Moon base? Musk says, "let’s go"
NASA says it wants a long-term habitat on the Moon, and Elon Musk responded the way Elon Musk always responds: with a victory lap and a lot of exclamation points. He called the idea “awesome,” which is basically billionaire shorthand for “my company wants in.”
Why this matters for your portfolio
The bigger story isn’t the lunar GIF energy. It’s that SpaceX has reportedly shifted more attention toward the Moon, with uncrewed lunar missions eyed for 2027. That’s a big deal because it suggests the company’s roadmap is getting less sci-fi and more calendar-ized.

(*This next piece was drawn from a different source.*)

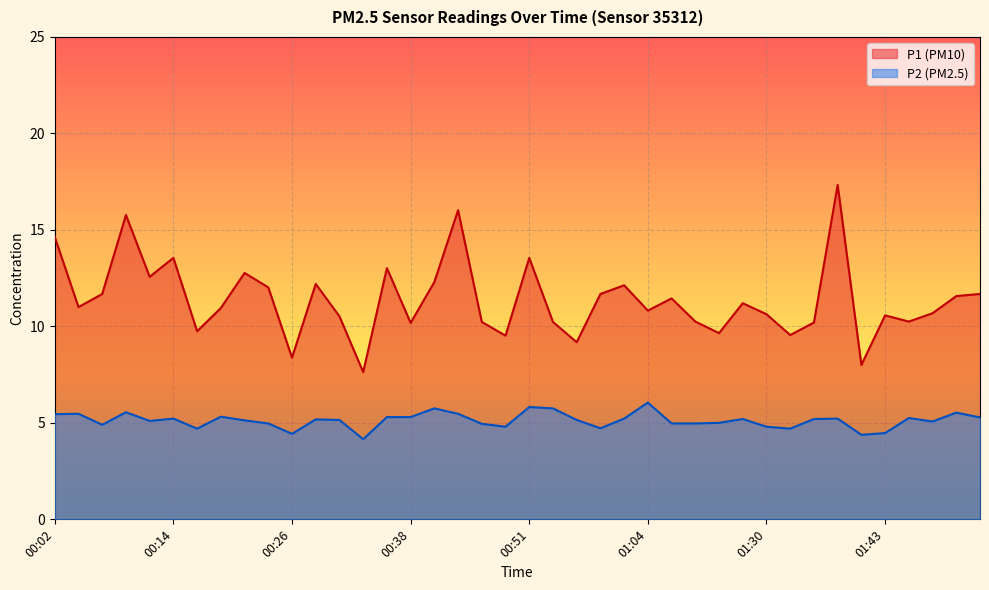

Reading right to left, list all the values displayed in this chart.

P1: 01:56=11.7	01:53=11.6	01:51=10.7	01:48=10.2	01:43=10.6	01:41=8.0	01:38=17.3	01:35=10.2	01:33=9.6	01:30=10.6	01:28=11.2	01:20=9.7	01:17=10.2	01:14=11.4	01:04=10.8	01:01=12.1	00:59=11.7	00:56=9.2	00:54=10.2	00:51=13.6	00:49=9.5	00:46=10.2	00:43=16.0	00:41=12.3	00:38=10.2	00:36=13.0	00:33=7.6	00:31=10.5	00:29=12.2	00:26=8.4	00:24=12.0	00:21=12.8	00:19=10.9	00:16=9.8	00:14=13.6	00:11=12.6	00:09=15.8	00:07=11.7	00:04=11.0	00:02=14.6
P2: 01:56=5.3	01:53=5.5	01:51=5.1	01:48=5.2	01:43=4.5	01:41=4.4	01:38=5.2	01:35=5.2	01:33=4.7	01:30=4.8	01:28=5.2	01:20=5.0	01:17=5.0	01:14=5.0	01:04=6.0	01:01=5.2	00:59=4.7	00:56=5.2	00:54=5.8	00:51=5.8	00:49=4.8	00:46=5.0	00:43=5.5	00:41=5.8	00:38=5.3	00:36=5.3	00:33=4.2	00:31=5.2	00:29=5.2	00:26=4.4	00:24=5.0	00:21=5.1	00:19=5.3	00:16=4.7	00:14=5.2	00:11=5.1	00:09=5.5	00:07=4.9	00:04=5.5	00:02=5.5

- NASA is teasing a live event next Tuesday, May 26th, where it’ll break down the next steps.
- Musk has already talked up a self-growing lunar city, which sounds like something between a startup pitch and a Star Wars sequel.
- SpaceX is also said to be preparing for a June IPO under ticker SPCX, which would be the kind of market debut that makes Wall Street’s coffee go cold.
The money angle
If SpaceX really heads public next month, investors won’t just be buying rockets. They’d be buying Moon dreams, Starlink math, AI ambitions, and Musk’s famously oversized control structure all at once. The company’s SEC filing reportedly pegs a $28.5 trillion opportunity across its businesses, which is either wildly ambitious or very on-brand.
Big picture: NASA’s Moonbase update is interesting on its own, but paired with a possible SpaceX IPO, it starts to look like the opening scene of a much bigger space economy story.